Building Blocks

Paul Lapham (left) and Arthur Blake (right) - the men from Citiq who created 27Boxes.

Paul Lapham (left) and Arthur Blake (right) – the men from Citiq who created 27Boxes.

Melville’s unique new shipping container mall, 27Boxes, is not only a novel concept – it makes economic sense on many levels too. We spoke to the developers, Citiq, about their passion for container architecture.

When observers refer to container architecture as building with lego blocks, the joke is not too far from the truth. Arthur Blake, Managing Director of Citiq Property Developers and a professional engineer, says that when he was designing 27Boxes, he literally used wooden scale models of containers to create the design.

“Then I took photographs of the model and layout and gave it to the drafts’ people to put onto paper. It affords me the opportunity to work the flow and movement out on a small scale. I can move any module in any direction to create more or less space. And because the container is a standard size, I do not have to create a new unit every time I move or enlarge an area,” he said.

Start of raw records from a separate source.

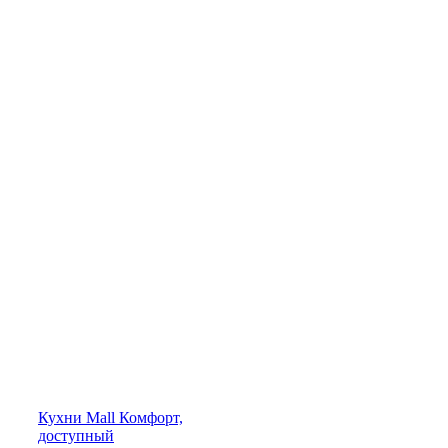
Кухни
Mall
Комфорт,
доступный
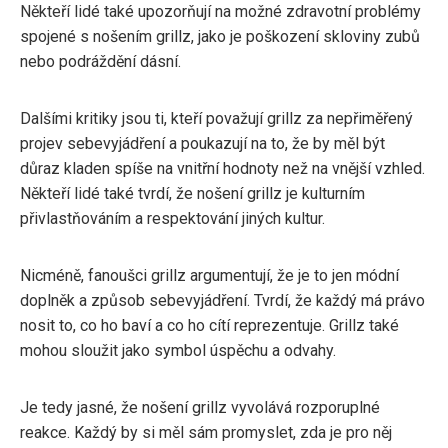
Někteří lidé také upozorňují na možné zdravotní problémy
spojené s nošením grillz, jako je poškození skloviny zubů
nebo podráždění dásní.
Dalšími kritiky jsou ti, kteří považují grillz za nepřiměřený
projev sebevyjádření a poukazují na to, že by měl být
důraz kladen spíše na vnitřní hodnoty než na vnější vzhled.
Někteří lidé také tvrdí, že nošení grillz je kulturním
přivlastňováním a respektování jiných kultur.
Nicméně, fanoušci grillz argumentují, že je to jen módní
doplněk a způsob sebevyjádření. Tvrdí, že každý má právo
nosit to, co ho baví a co ho cítí reprezentuje. Grillz také
mohou sloužit jako symbol úspěchu a odvahy.
Je tedy jasné, že nošení grillz vyvolává rozporuplné
reakce. Každý by si měl sám promyslet, zda je pro něj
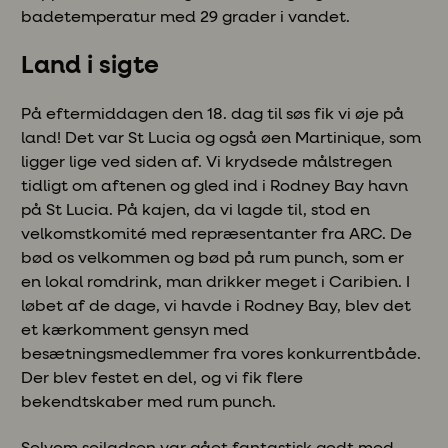
badetemperatur med 29 grader i vandet.
Land i sigte
På eftermiddagen den 18. dag til søs fik vi øje på
land! Det var St Lucia og også øen Martinique, som
ligger lige ved siden af. Vi krydsede målstregen
tidligt om aftenen og gled ind i Rodney Bay havn
på St Lucia. På kajen, da vi lagde til, stod en
velkomstkomité med repræsentanter fra ARC. De
bød os velkommen og bød på rum punch, som er
en lokal romdrink, man drikker meget i Caribien. I
løbet af de dage, vi havde i Rodney Bay, blev det
et kærkomment gensyn med
besætningsmedlemmer fra vores konkurrentbåde.
Der blev festet en del, og vi fik flere
bekendtskaber med rum punch.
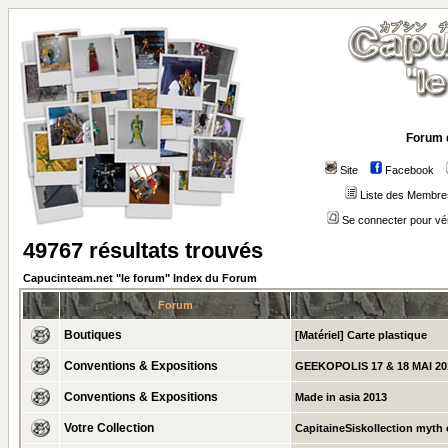
Forum 
Site
Facebook
Liste des Membre
Se connecter pour vé
49767 résultats trouvés
Capucinteam.net "le forum" Index du Forum
Forum
Boutiques
[Matériel] Carte plastique
Conventions & Expositions
GEEKOPOLIS 17 & 18 MAI 20
Conventions & Expositions
Made in asia 2013
Votre Collection
CapitaineSiskollection myth c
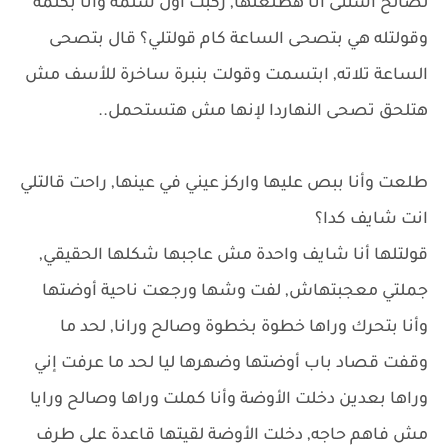
لصالح استنى أنا هطلعلها, ركبت أول سلمة وأنا بكلمه
وقولتله هي بتصحى الساعة كام قولتلي؟ قال بتصحى
الساعة تلاته, ابتسمت وقولت بنبرة ساخرة للأسف مش
هتلحق تصحى النهاردا لإنها مش هتستحمل..
طلعت وأنا ببص عليها واركز عيني في عينها, راحت قالتلي
انت شايف كدا؟
قولتلها أنا شايف واحدة مش عاجبها شكلها الحقيقي,
جملتي معجبتهاش, لفت وشها ورجعت ناحية أوضتها
وأنا بتحرك وراها خطوة بخطوة وصالح ورانا, لحد ما
وقفت قصاد باب أوضتها وضهرها ليا لحد ما عرفت إني
وراها بعدين دخلت الأوضة وأنا كملت وراها وصالح ورايا
مش فاهم حاجه, دخلت الأوضة لقيتها قاعدة على طرف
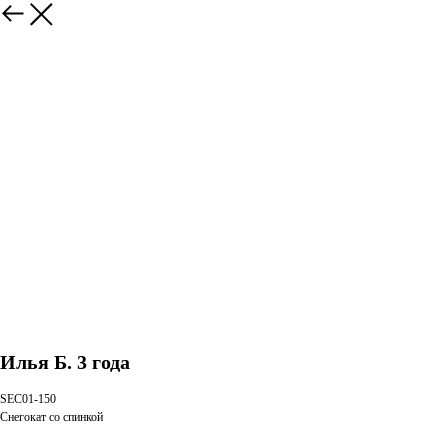
Илья Б. 3 года
SEC01-150
Снегокат со спинкой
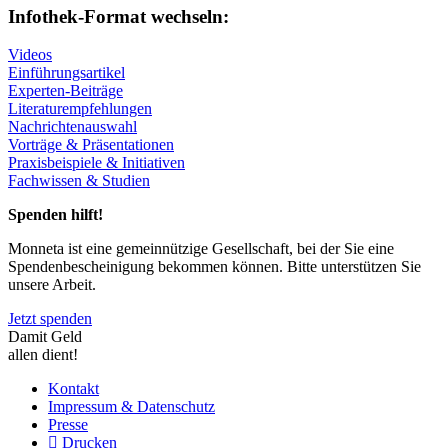
Infothek-Format wechseln:
Videos
Einführungsartikel
Experten-Beiträge
Literaturempfehlungen
Nachrichtenauswahl
Vorträge & Präsentationen
Praxisbeispiele & Initiativen
Fachwissen & Studien
Spenden hilft!
Monneta ist eine gemeinnützige Gesellschaft, bei der Sie eine
Spendenbescheinigung bekommen können. Bitte unterstützen Sie
unsere Arbeit.
Jetzt spenden
Damit Geld
allen dient!
Kontakt
Impressum & Datenschutz
Presse
Drucken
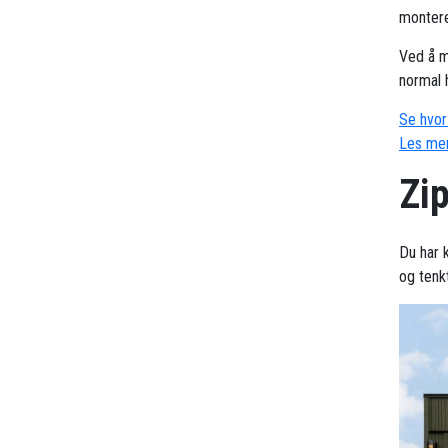
montere
Ved å m
normal 
Se hvor 
Les mer
Zip
Du har k
og tenk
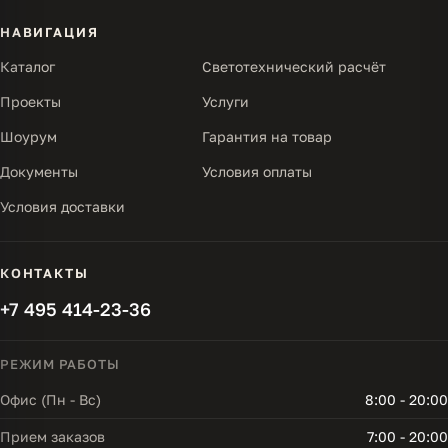
НАВИГАЦИЯ
Каталог
Светотехнический расчёт
Проекты
Услуги
Шоурум
Гарантия на товар
Документы
Условия оплаты
Условия доставки
КОНТАКТЫ
+7 495 414-23-36
РЕЖИМ РАБОТЫ
Офис (Пн - Вс)
8:00 - 20:00
Прием заказов
7:00 - 20:00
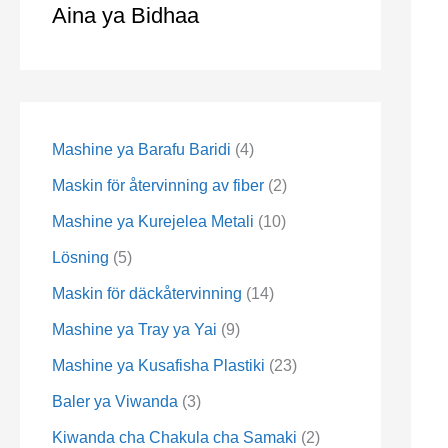
Aina ya Bidhaa
Mashine ya Barafu Baridi
4
Maskin för återvinning av fiber
2
Mashine ya Kurejelea Metali
10
Lösning
5
Maskin för däckåtervinning
14
Mashine ya Tray ya Yai
9
Mashine ya Kusafisha Plastiki
23
Baler ya Viwanda
3
Kiwanda cha Chakula cha Samaki
2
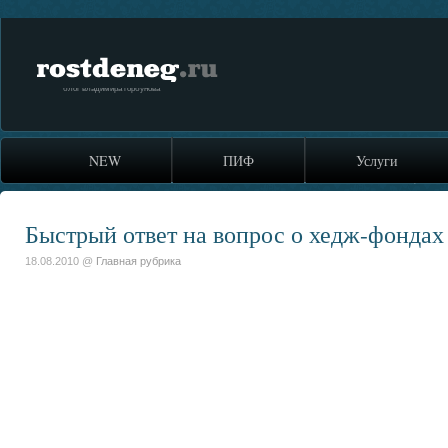
rostdeneg.ru
блог владимира горбунова
NEW
ПИФ
Услуги
Быстрый ответ на вопрос о хедж-фондах
18.08.2010 @
Главная рубрика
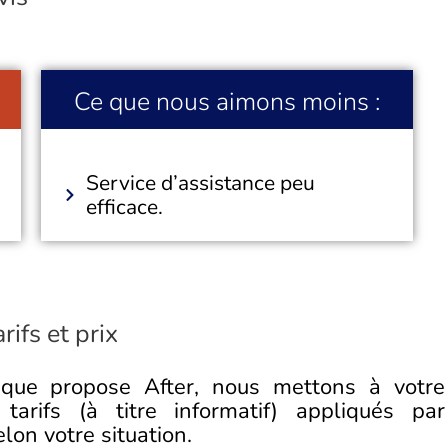
Ce que nous aimons moins :
Service d’assistance peu
efficace.
fs et prix
s que propose After, nous mettons à votre
tarifs (à titre informatif) appliqués par
on votre situation.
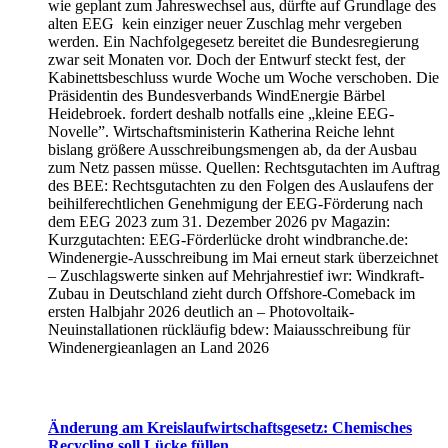
wie geplant zum Jahreswechsel aus, dürfte auf Grundlage des
alten EEG kein einziger neuer Zuschlag mehr vergeben
werden. Ein Nachfolgegesetz bereitet die Bundesregierung
zwar seit Monaten vor. Doch der Entwurf steckt fest, der
Kabinettsbeschluss wurde Woche um Woche verschoben. Die
Präsidentin des Bundesverbands WindEnergie Bärbel
Heidebroek. fordert deshalb notfalls eine „kleine EEG-
Novelle”. Wirtschaftsministerin Katherina Reiche lehnt
bislang größere Ausschreibungsmengen ab, da der Ausbau
zum Netz passen müsse. Quellen: Rechtsgutachten im Auftrag
des BEE: Rechtsgutachten zu den Folgen des Auslaufens der
beihilferechtlichen Genehmigung der EEG-Förderung nach
dem EEG 2023 zum 31. Dezember 2026 pv Magazin:
Kurzgutachten: EEG-Förderlücke droht windbranche.de:
Windenergie-Ausschreibung im Mai erneut stark überzeichnet
– Zuschlagswerte sinken auf Mehrjahrestief iwr: Windkraft-
Zubau in Deutschland zieht durch Offshore-Comeback im
ersten Halbjahr 2026 deutlich an – Photovoltaik-
Neuinstallationen rückläufig bdew: Maiausschreibung für
Windenergieanlagen an Land 2026
Änderung am Kreislaufwirtschaftsgesetz: Chemisches
Recycling soll Lücke füllen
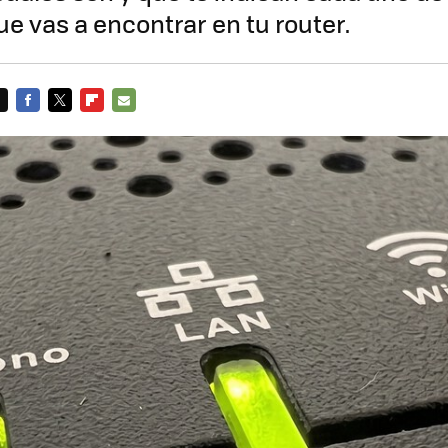
e vas a encontrar en tu router.
FACEBOOK
TWITTER
FLIPBOARD
E-
MAIL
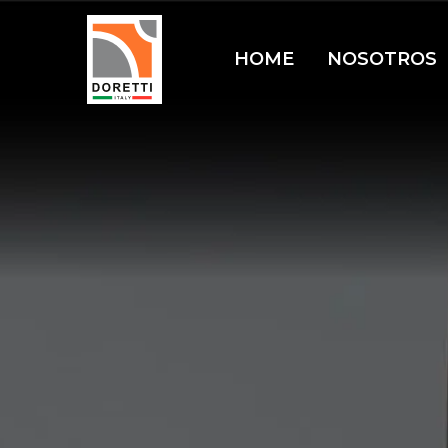
HOME
NOSOTROS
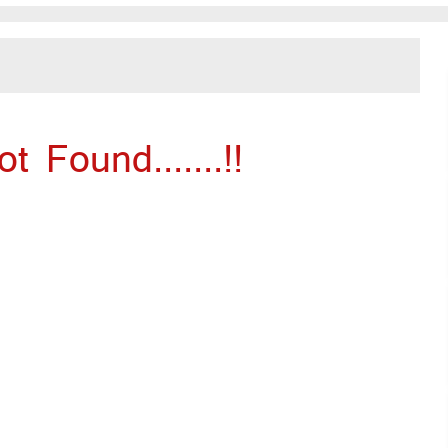
 Found.......!!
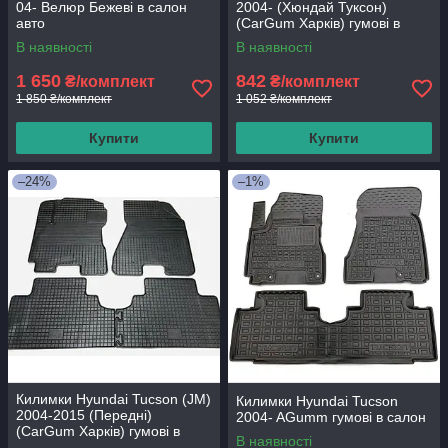
04- Велюр Бежеві в салон
2004- (Хюндай Туксон)
авто
(CarGum Харків) гумові в
салон
В наявності
В наявності
1 650
842
₴/комплект
₴/комплект
1 850 ₴/комплект
1 052 ₴/комплект
Купити
Купити
–24%
–1%
Килимки Hyundai Tucson (JM)
Килимки Hyundai Tucson
2004-2015 (Передні)
2004- AGumm гумові в салон
(CarGum Харків) гумові в
В наявності
салон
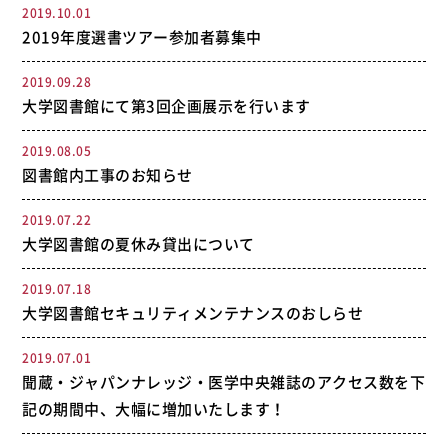
2019.10.01
2019年度選書ツアー参加者募集中
2019.09.28
大学図書館にて第3回企画展示を行います
2019.08.05
図書館内工事のお知らせ
2019.07.22
大学図書館の夏休み貸出について
2019.07.18
大学図書館セキュリティメンテナンスのおしらせ
2019.07.01
聞蔵・ジャパンナレッジ・医学中央雑誌のアクセス数を下
記の期間中、大幅に増加いたします！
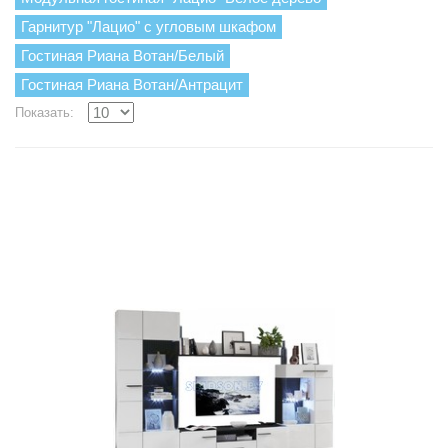
Гарнитур "Лацио" с угловым шкафом
Гостиная Риана Вотан/Белый
Гостиная Риана Вотан/Антрацит
Показать:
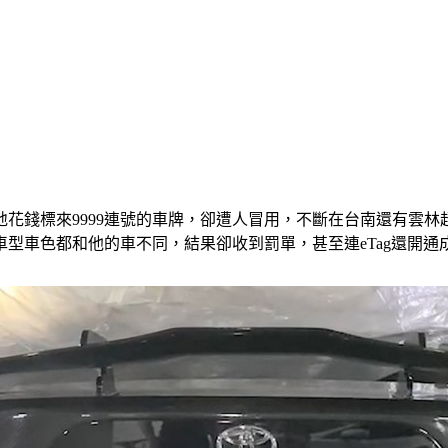
花錢標來9999連號的車牌，卻遭人冒用，不斷在台南還有雲
型車色都和他的車不同，結果卻收到罰單，甚至連eTag還開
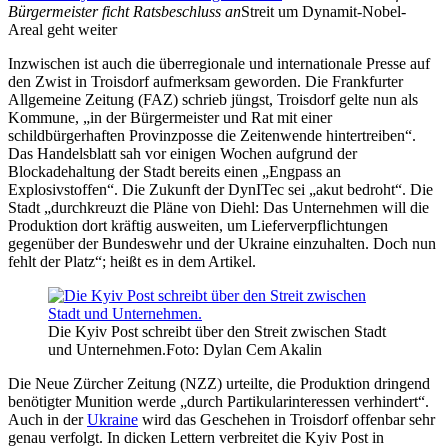
Bürgermeister ficht Ratsbeschluss an
Streit um Dynamit-Nobel-
Areal geht weiter
Inzwischen ist auch die überregionale und internationale Presse auf
den Zwist in Troisdorf aufmerksam geworden. Die Frankfurter
Allgemeine Zeitung (FAZ) schrieb jüngst, Troisdorf gelte nun als
Kommune, „in der Bürgermeister und Rat mit einer
schildbürgerhaften Provinzposse die Zeitenwende hintertreiben“.
Das Handelsblatt sah vor einigen Wochen aufgrund der
Blockadehaltung der Stadt bereits einen „Engpass an
Explosivstoffen“. Die Zukunft der DynITec sei „akut bedroht“. Die
Stadt „durchkreuzt die Pläne von Diehl: Das Unternehmen will die
Produktion dort kräftig ausweiten, um Lieferverpflichtungen
gegenüber der Bundeswehr und der Ukraine einzuhalten. Doch nun
fehlt der Platz“; heißt es in dem Artikel.
Die Kyiv Post schreibt über den Streit zwischen Stadt
und Unternehmen.Foto: Dylan Cem Akalin
Die Neue Zürcher Zeitung (NZZ) urteilte, die Produktion dringend
benötigter Munition werde „durch Partikularinteressen verhindert“.
Auch in der
Ukraine
wird das Geschehen in Troisdorf offenbar sehr
genau verfolgt. In dicken Lettern verbreitet die Kyiv Post in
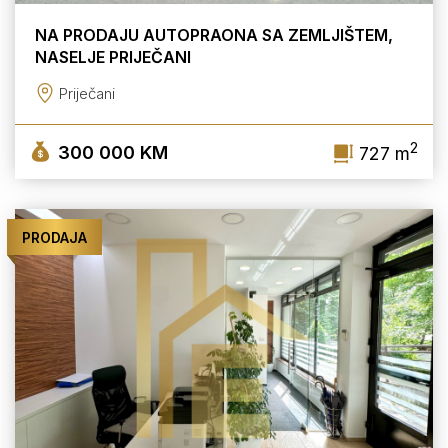
NA PRODAJU AUTOPRAONA SA ZEMLJIŠTEM,
NASELJE PRIJEČANI
Priječani
2
300 000 KM
727 m
PRODAJA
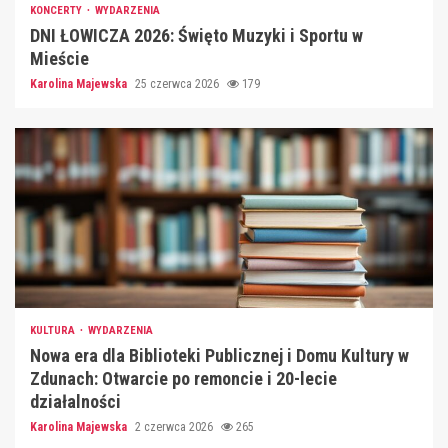
KONCERTY
WYDARZENIA
DNI ŁOWICZA 2026: Święto Muzyki i Sportu w
Mieście
Karolina Majewska
25 czerwca 2026
179
KULTURA
WYDARZENIA
Nowa era dla Biblioteki Publicznej i Domu Kultury w
Zdunach: Otwarcie po remoncie i 20-lecie
działalności
Karolina Majewska
2 czerwca 2026
265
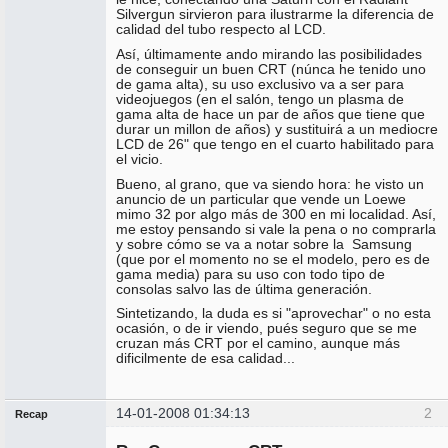
Silvergun sirvieron para ilustrarme la diferencia de
calidad del tubo respecto al LCD.
Así, últimamente ando mirando las posibilidades
de conseguir un buen CRT (núnca he tenido uno
de gama alta), su uso exclusivo va a ser para
videojuegos (en el salón, tengo un plasma de
gama alta de hace un par de años que tiene que
durar un millon de años) y sustituirá a un mediocre
LCD de 26" que tengo en el cuarto habilitado para
el vicio.
Bueno, al grano, que va siendo hora: he visto un
anuncio de un particular que vende un Loewe
mimo 32 por algo más de 300 en mi localidad. Así,
me estoy pensando si vale la pena o no comprarla
y sobre cómo se va a notar sobre la Samsung
(que por el momento no se el modelo, pero es de
gama media) para su uso con todo tipo de
consolas salvo las de última generación.
Sintetizando, la duda es si "aprovechar" o no esta
ocasión, o de ir viendo, pués seguro que se me
cruzan más CRT por el camino, aunque más
dificilmente de esa calidad...
14-01-2008 01:34:13
2
Recap
Administrador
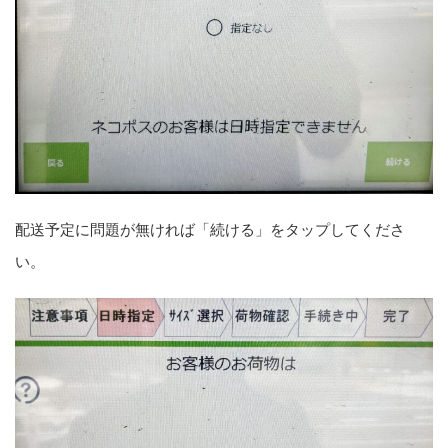
配送予定に問題が無ければ「続ける」をタップしてくださ
い。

27 Boxes is not Citiq’s first container development. CEO Paul Lapham says their first shipping container building built in 2012 was a small apartment block in Randburg – 61Countesses – which was rented out within two days of completion.

“From there we built Mill Junction, a student residence in Newtown, using a mix of shipping containers and the existing grain silos, followed by more student accommodation in Brixton.” When it came to the Melville mall, Blake says the location called for an unusual building concept and not traditional bricks and mortar.

“When I see people taking pictures of 27Boxes, I ask myself: Would people have taken pictures of a normal brick and mortar building? I wanted to create something that would fit in better with the Melville vibe as well as be something people could enjoy as unique to our village.”

The concept also makes economic sense on a few levels: Blake says that building with containers takes two thirds of the building time compared to conventional building and the costs are 80% of bricks and mortar.

There are also various green aspects: Container building involves the upcycling of an existing product, no new bricks are used, less cement is used, less human resources and energy are used and the shorter construction time means less fuel is used to service the project.

Another plus for Blake, is the truly unique design process: “The trick is to look at the container not as a container but as a building module. A very convenient module that can be placed in any way you require, it can be cut to size and it can be extended as required. The sides can be cut out to give a wider space and by spacing containers apart from each other the void that is created between them becomes instant space for halls and meeting rooms with areas and volumes much bigger than the container.

There are challenges too: “Container building is new in this country and no skills existed on the scale at which we are building. Blake says that new working methods and engineering solutions constantly have to be developed. Building with a fixed volume in each module requires a different approach and the inevitable crane work in limited space can also be a problem.”

Containers come in 12m and 6m lengths, says Blake. There are other special lengths but they are not common. He only uses the 12m containers because he can cut them to any size he needs. The 12m container is also more cost effective per m2.

Blake says that container architecture can be just as strong as it needs to be: “Any structure is made as strong as the engineer requires it to be for its purpose.”

“Containers are stacked nine-high on ships. Each 12m container’s own weight is 4000kg and it can be loaded with 25 000kg. If you work that out: Nine levels of about 30 000kg and the container at the bottom carries all that weight. If stacked incorrectly it would immediately collapse.”

From the end-user’s point of view, container architecture also makes economic sense: “We supply small, effective space that is much more affordable in the case of retail. In the case of residential space, we have always been able to give a lot more to the end-user by the savings we make on the building cost. So the end-user gets more for their money.”

He believes that South Africa holds endless potential for container architecture: “In a small way, container architecture could help speed up giving homes and spaces for people to live, in a country where we need housing fast.”